Lucchese- E' durata meno di un giorno la speranza di salvare la Lucchese. A metà pomeriggio il comitato che lunedì notte aveva firmato un preliminare di accordo per acquistare a 5 milioni la Lucchese da Fouzj Hadj si è dovuto arrendere. Per 98.000 euro non è stata raggiunta la somma di 2 milioni necessaria per le liberatorie e le pendenze e ratificare l'iscrizione. Due banche hanno negato l'anticipo sui crediti vantati con la Lega Pro (circa 900.000 euro) e alla fine la scena più triste: la bandiera rossonera ammainata allo stadio tra la disperazione dei tifosi. Dopo 103 anni di storia la Lucchese sprofonda tra i dilettanti. Si è fatto avanti l'ex attaccante Carruezzo con un gruppo di industriali, mentre il comitato cittadino ha annunciato che farà i propri passi per ottenere la D.

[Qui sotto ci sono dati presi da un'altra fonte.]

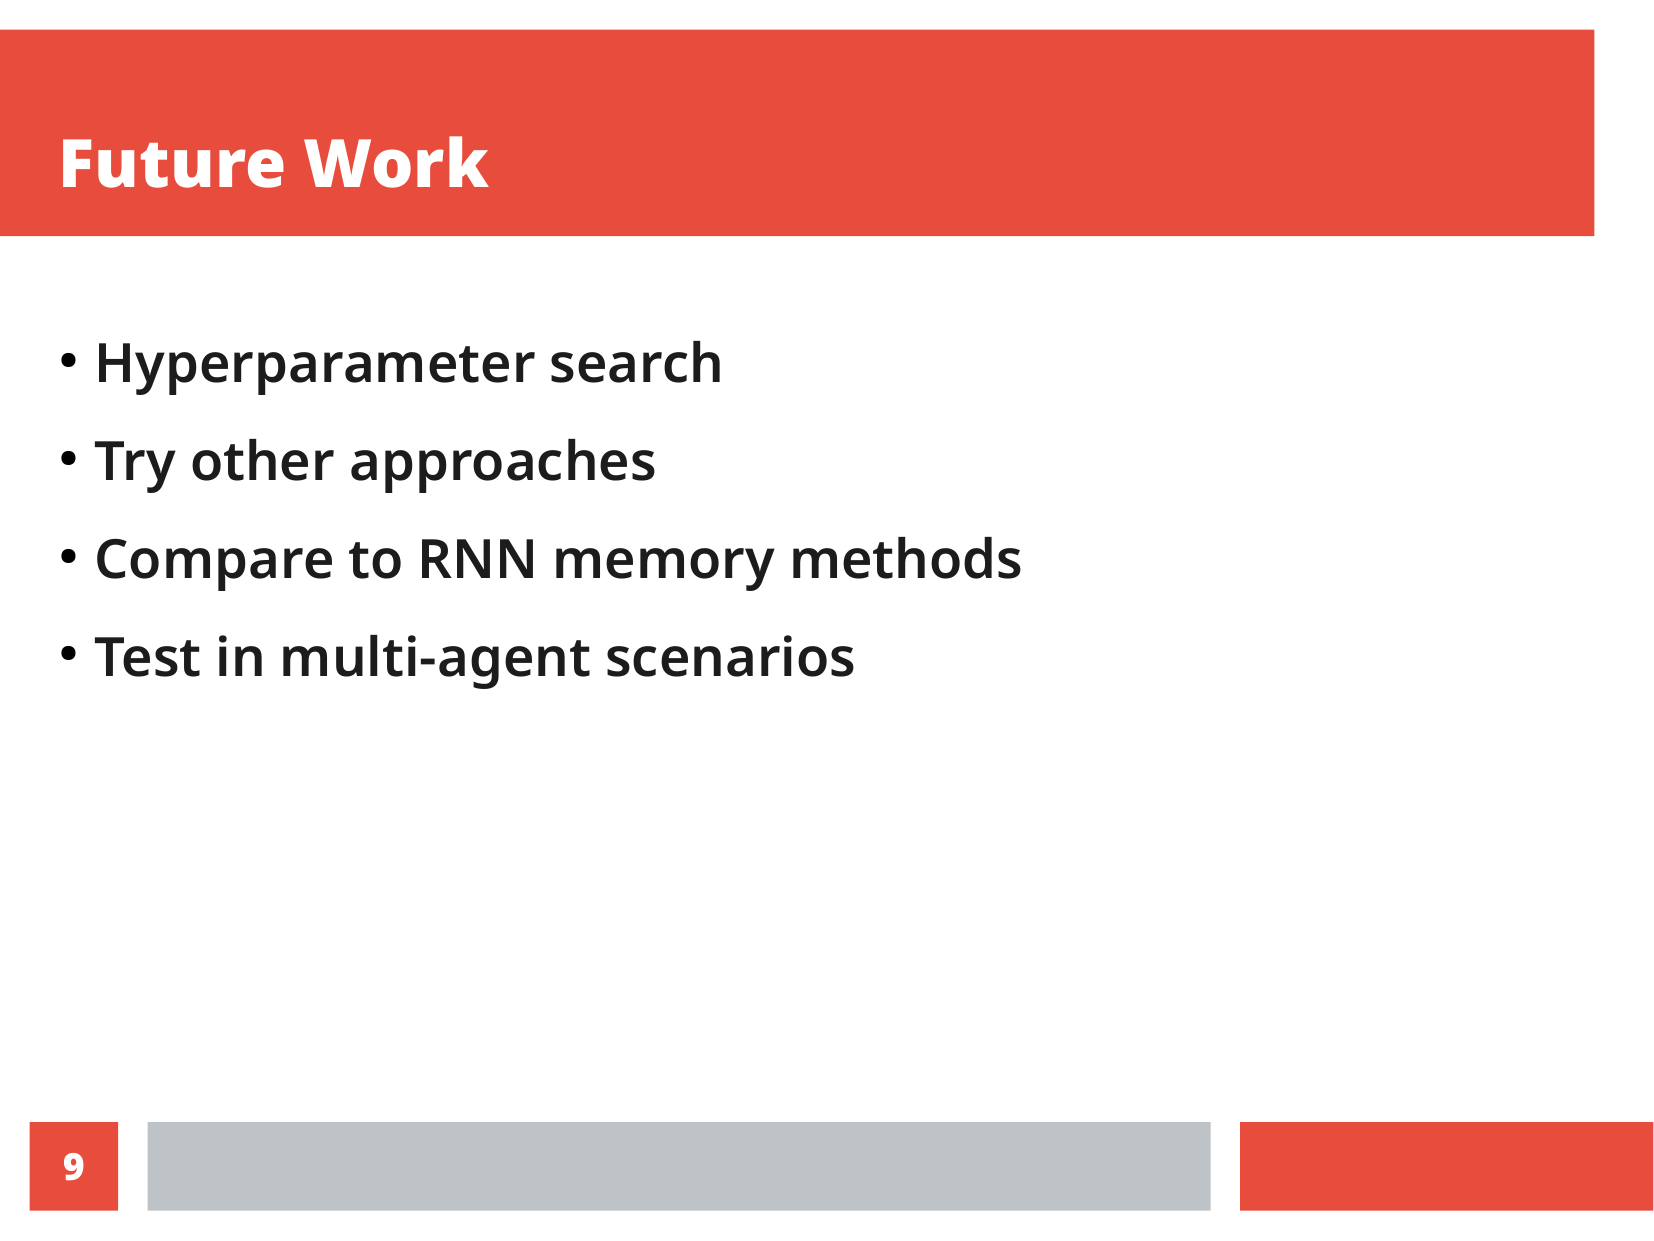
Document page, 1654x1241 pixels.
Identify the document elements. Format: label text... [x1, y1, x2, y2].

list Hyperparameter search Try other approaches Compare to RNN memory methods Test in multi-agent scenarios [59, 324, 1565, 1093]
title Future Work [59, 59, 1595, 207]
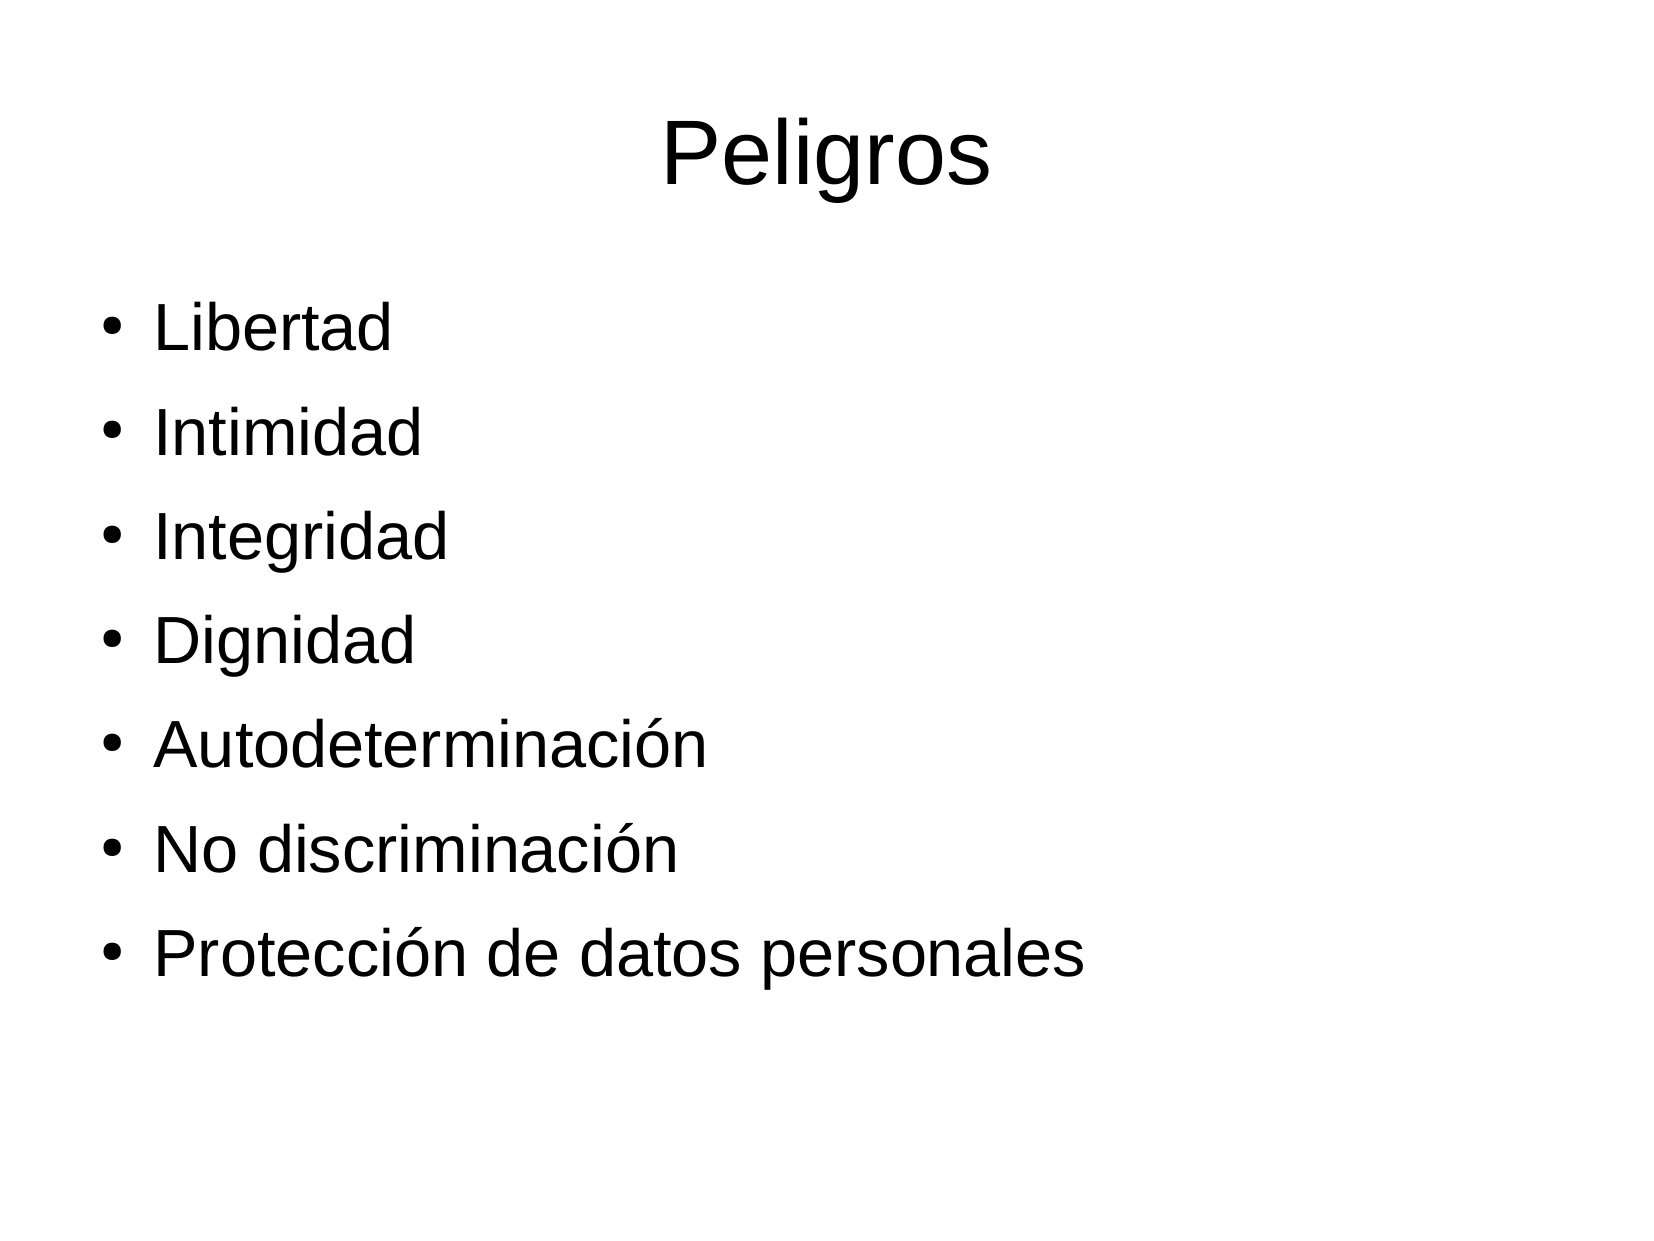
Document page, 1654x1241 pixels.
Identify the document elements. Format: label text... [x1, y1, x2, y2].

title Peligros [82, 49, 1571, 257]
list Libertad Intimidad Integridad Dignidad Autodeterminación No discriminación Protección de datos personales [82, 290, 1571, 1010]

Spezia- Sette mesi di sofferenze, quattro presidenti, l'azionariato popolare e poi la fine. Si chiude così l'avventura dello Spezia (nato nel 1906 e con già due fallimenti negli ultimi 25 anni): intorno alle 15 il presidente Attilio Garbini ha parlato ai tifosi, oltre 200, radunati in attesa di notizie. A spiegare il motivo del mancato accordo è Romeo Paini, l'imprenditore emiliano che avrebbe dovuto, con Massimo Moratti, ripianare il bilancio: «Mancavano i tempi tecnici. Con l'Inter abbiamo tentato sino all'ultimo, ma vi era una situazione compromessa». Occorreva trovare 2.400.000 euro, ma a monte altri milioni di debiti attendevano la nuova proprietà.

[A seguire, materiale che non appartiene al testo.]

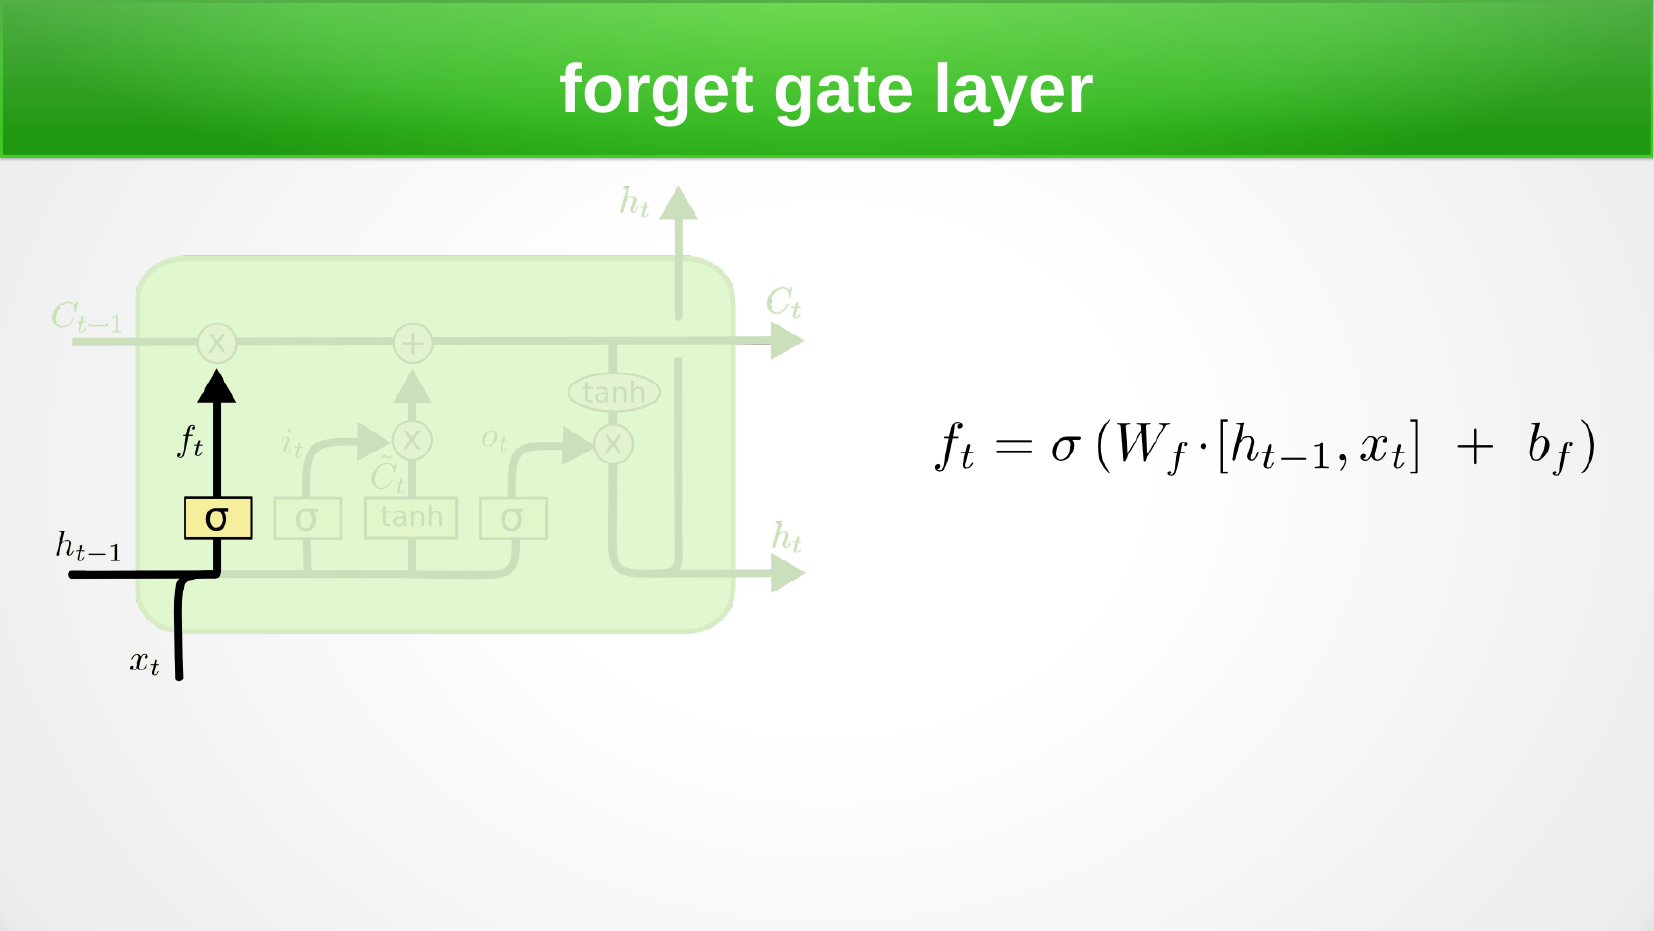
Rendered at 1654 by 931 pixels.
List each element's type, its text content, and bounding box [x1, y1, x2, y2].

picture [31, 177, 1654, 689]
title forget gate layer [82, 35, 1571, 142]
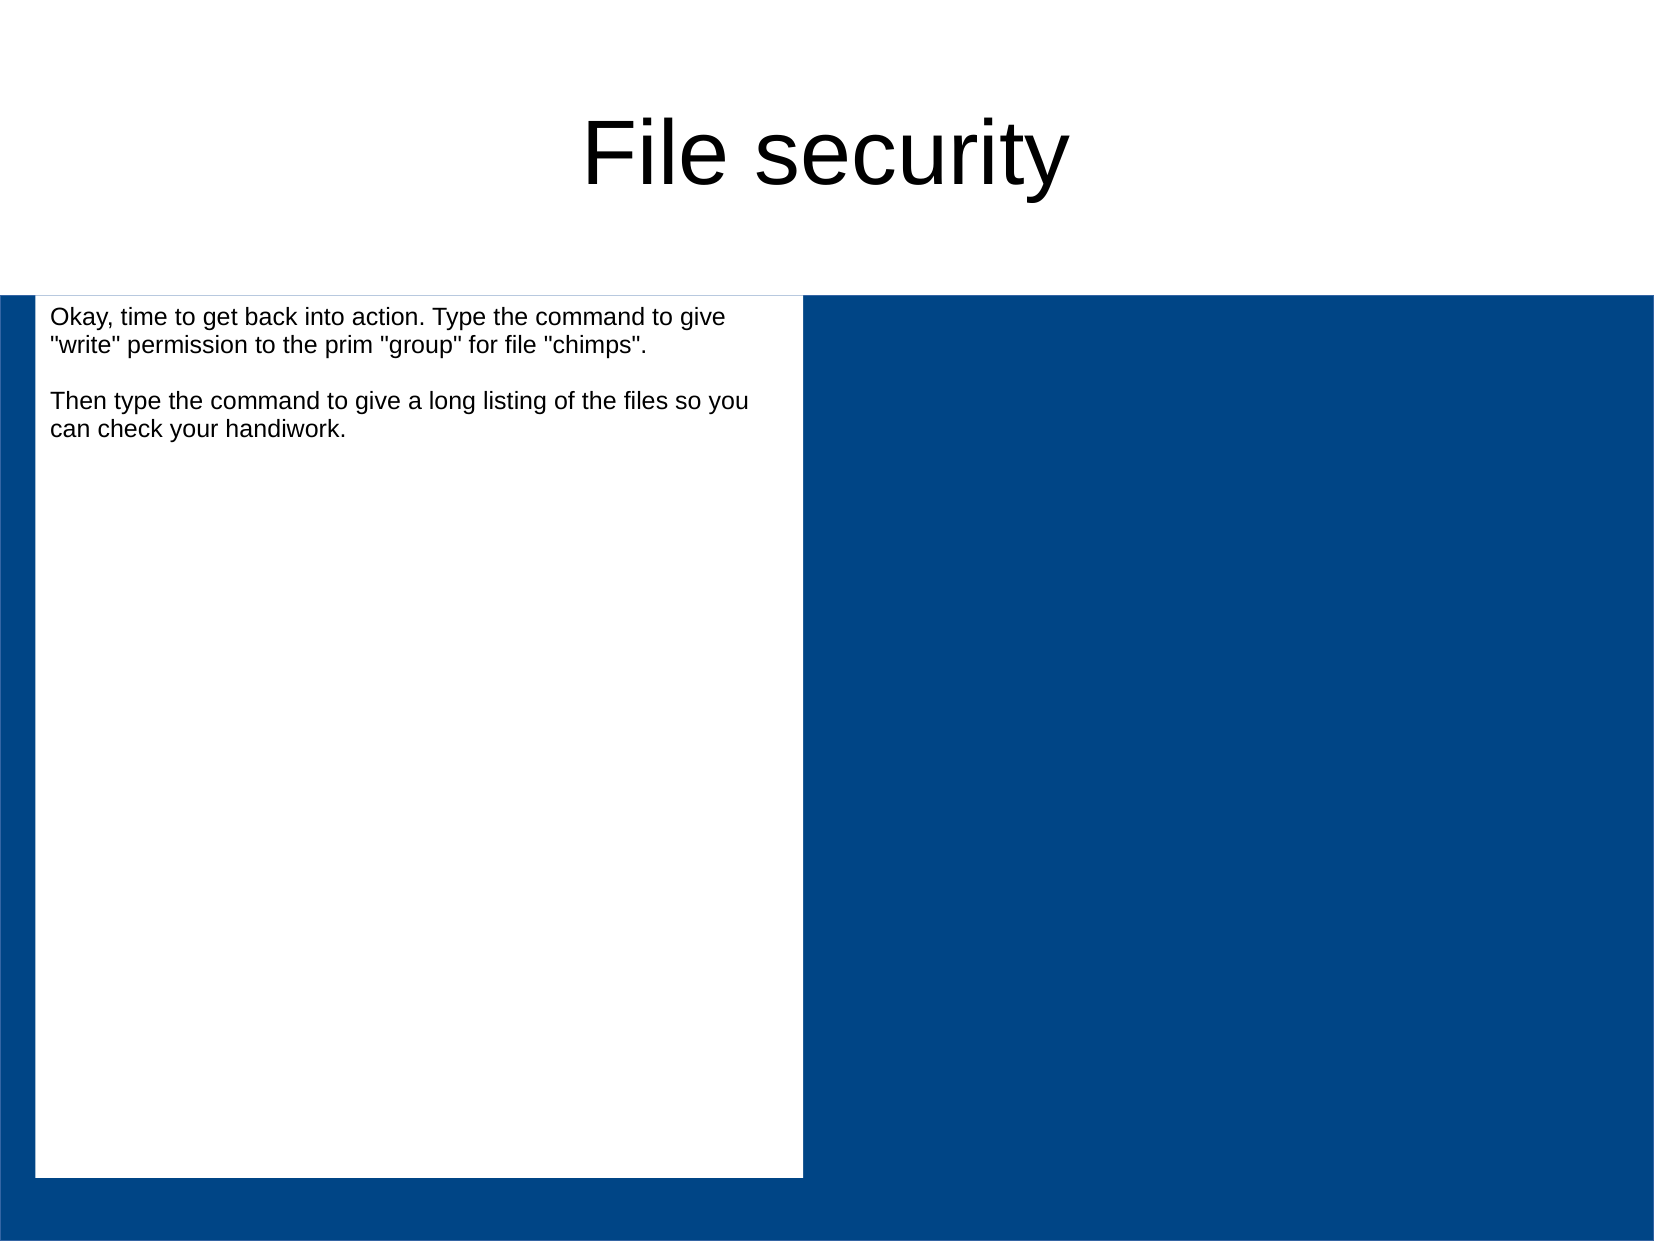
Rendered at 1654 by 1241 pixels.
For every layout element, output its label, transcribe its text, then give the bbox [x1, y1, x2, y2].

text_box [0, 295, 1654, 1241]
text_box Okay, time to get back into action. Type the command to give "write" permission to the prim "group" for file "chimps". Then type the command to give a long listing of the files so you can check your handiwork. [35, 295, 804, 1178]
title File security [82, 49, 1571, 257]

A rischio- La Massese ha anticipato per fax tutta la documentazione e a metà pomeriggio è partita per consegnare gli originali in Federcalcio: arrivo a Roma appena in tempo, ma tra dubbi. Il Treviso dovrebbe essere riuscito a risolvere i problemi con l'Iva: al massimo la squadra avrà qualche punto di penalizzazione. Situazione delicata per l'Avellino: se la documentazione non dovesse essere sufficiente, salta anche la possibilità di ripescaggio al posto del Messina (anche se ieri a Milano in Lega le altre società hanno proposto di non fare ripescaggi); il patron irpino Massimo Pugliese sarebbe riuscito a mettere in regola tutto, comunque la consegna è durata circa un'ora. In Seconda sembra che la Scafatese abbia messo tutto a posto, mentre le sarde Nuorese e Torres hanno dovuto sudare parecchio. Addirittura la Torres solo alle 15 avrebbe saputo di dover pagare interamente l'Enpals e il presidente sarebbe intervenuto personalmente. Ora si tratta di passare i paletti imposti dalla Co.Vi.So.C. che, oltre alla documentazione e al denaro, chiede anche adeguate relazioni che garantiscano i piani di risanamento.
Disciplinare Oltre al danno, la beffa. La Disciplinare ieri ha sanzionato alcuni club per mancati pagamenti di stipendi 2007 e versamenti Iperf ed Enpals 2007: tra questi, il Lanciano fallito, lo Spezia e il Teramo esclusi. Che tempismo!